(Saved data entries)
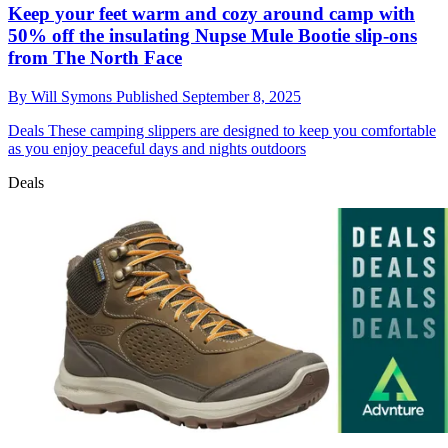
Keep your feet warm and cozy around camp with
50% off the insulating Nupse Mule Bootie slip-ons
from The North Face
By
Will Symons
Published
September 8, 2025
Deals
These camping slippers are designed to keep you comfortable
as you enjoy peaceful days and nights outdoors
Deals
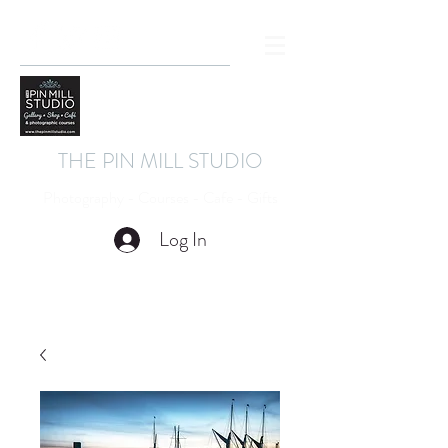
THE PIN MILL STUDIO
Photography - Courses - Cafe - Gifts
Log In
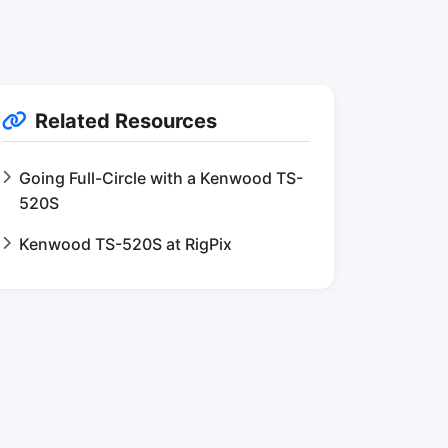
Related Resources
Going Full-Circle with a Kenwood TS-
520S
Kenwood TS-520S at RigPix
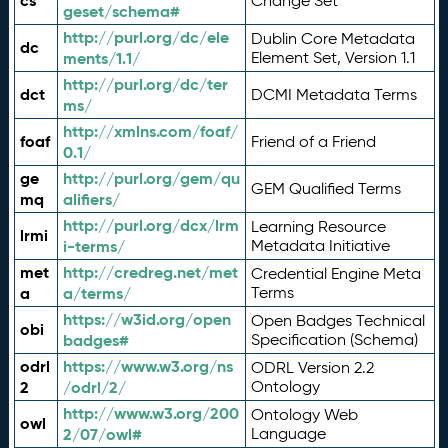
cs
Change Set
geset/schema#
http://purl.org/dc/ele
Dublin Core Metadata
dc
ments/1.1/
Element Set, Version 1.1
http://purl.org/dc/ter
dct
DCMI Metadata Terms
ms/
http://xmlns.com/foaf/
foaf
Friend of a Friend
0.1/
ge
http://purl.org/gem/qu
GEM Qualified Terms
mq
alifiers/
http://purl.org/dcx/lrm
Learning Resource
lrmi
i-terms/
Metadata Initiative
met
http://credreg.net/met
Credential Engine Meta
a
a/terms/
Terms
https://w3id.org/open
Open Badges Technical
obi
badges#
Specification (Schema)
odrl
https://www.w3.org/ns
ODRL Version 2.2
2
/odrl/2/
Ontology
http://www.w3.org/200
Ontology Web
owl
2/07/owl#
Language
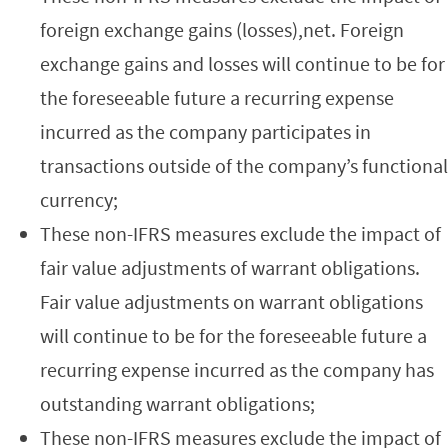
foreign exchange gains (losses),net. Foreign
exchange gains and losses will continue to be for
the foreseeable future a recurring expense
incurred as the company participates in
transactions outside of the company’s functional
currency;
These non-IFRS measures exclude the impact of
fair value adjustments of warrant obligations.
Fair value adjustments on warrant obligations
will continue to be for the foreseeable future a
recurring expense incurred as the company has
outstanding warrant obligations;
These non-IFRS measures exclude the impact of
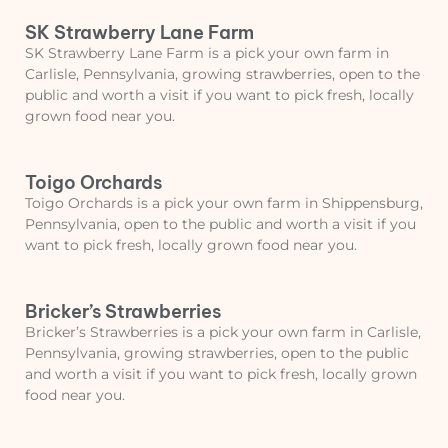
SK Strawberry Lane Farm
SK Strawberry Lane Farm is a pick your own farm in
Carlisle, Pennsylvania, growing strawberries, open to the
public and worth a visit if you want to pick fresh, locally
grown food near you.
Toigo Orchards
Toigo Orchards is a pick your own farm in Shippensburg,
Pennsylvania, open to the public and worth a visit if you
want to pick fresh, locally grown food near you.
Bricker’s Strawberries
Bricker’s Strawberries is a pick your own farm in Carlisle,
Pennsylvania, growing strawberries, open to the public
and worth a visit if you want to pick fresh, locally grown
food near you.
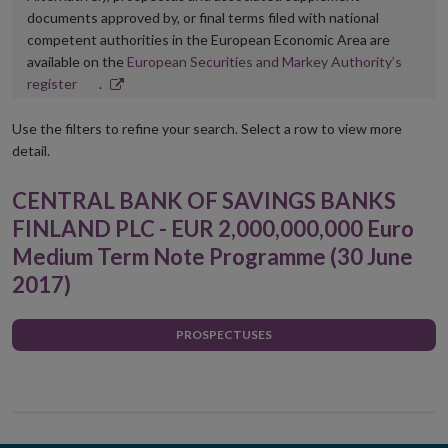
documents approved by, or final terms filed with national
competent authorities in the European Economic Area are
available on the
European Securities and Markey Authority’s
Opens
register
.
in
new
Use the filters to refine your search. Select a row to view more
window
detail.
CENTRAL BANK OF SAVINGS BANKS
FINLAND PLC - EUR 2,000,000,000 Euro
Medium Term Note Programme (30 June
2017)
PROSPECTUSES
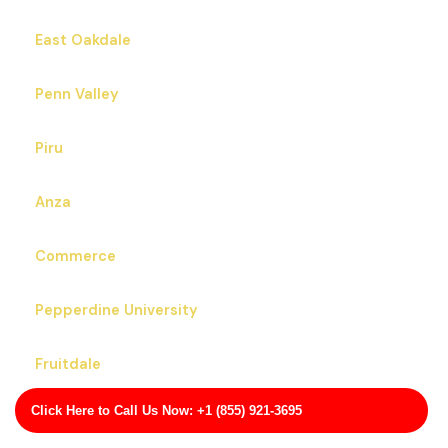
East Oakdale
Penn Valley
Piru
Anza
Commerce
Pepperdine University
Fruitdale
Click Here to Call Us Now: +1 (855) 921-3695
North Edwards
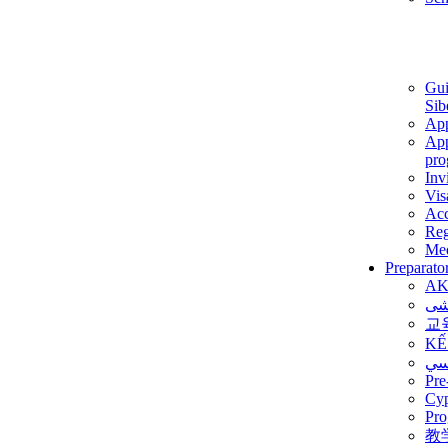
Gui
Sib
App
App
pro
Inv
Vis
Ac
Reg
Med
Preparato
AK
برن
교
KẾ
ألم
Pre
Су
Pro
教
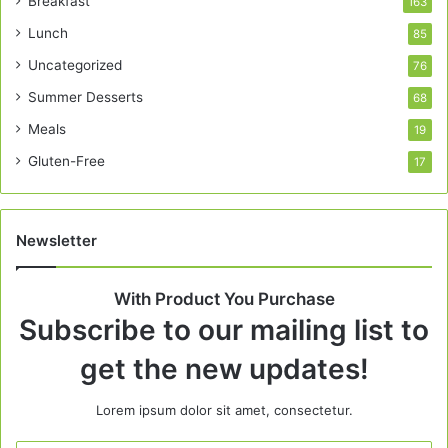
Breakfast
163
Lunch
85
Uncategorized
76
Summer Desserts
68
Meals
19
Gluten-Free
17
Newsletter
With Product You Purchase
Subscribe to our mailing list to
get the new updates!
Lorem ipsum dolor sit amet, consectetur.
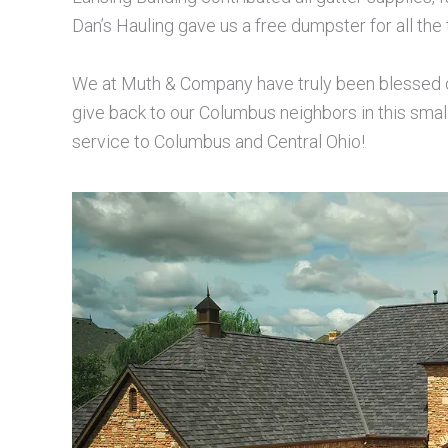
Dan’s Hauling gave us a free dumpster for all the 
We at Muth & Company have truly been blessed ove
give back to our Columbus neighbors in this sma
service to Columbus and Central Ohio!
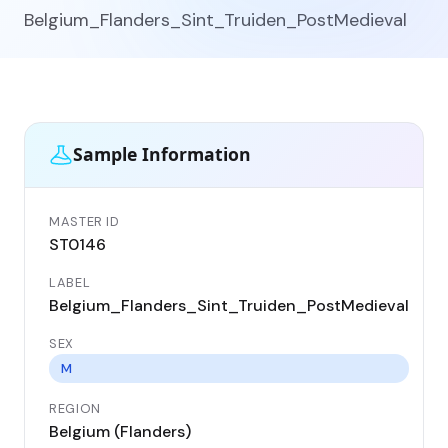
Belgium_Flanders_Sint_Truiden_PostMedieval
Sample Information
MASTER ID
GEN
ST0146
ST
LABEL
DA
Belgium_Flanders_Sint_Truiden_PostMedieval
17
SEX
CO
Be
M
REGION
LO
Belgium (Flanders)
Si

> **What to work on**
Repeat the rows from the beginning through the line containing "Kenwood TS-520S at RigPix", switching "Kenwood" to "Yaesu" wherever it occurs and leaving everything else unchanged. Omit the pictures.

> **Response area**
Keep your feet warm and cozy around camp with
50% off the insulating Nupse Mule Bootie slip-ons
from The North Face
By
Will Symons
Published
September 8, 2025
Deals
These camping slippers are designed to keep you comfortable
as you enjoy peaceful days and nights outdoors
Deals
THE PIN MILL STUDIO
Photography - Courses - Cafe - Gifts
Log In
Related Resources
Going Full-Circle with a Yaesu TS-
520S
Yaesu TS-520S at RigPix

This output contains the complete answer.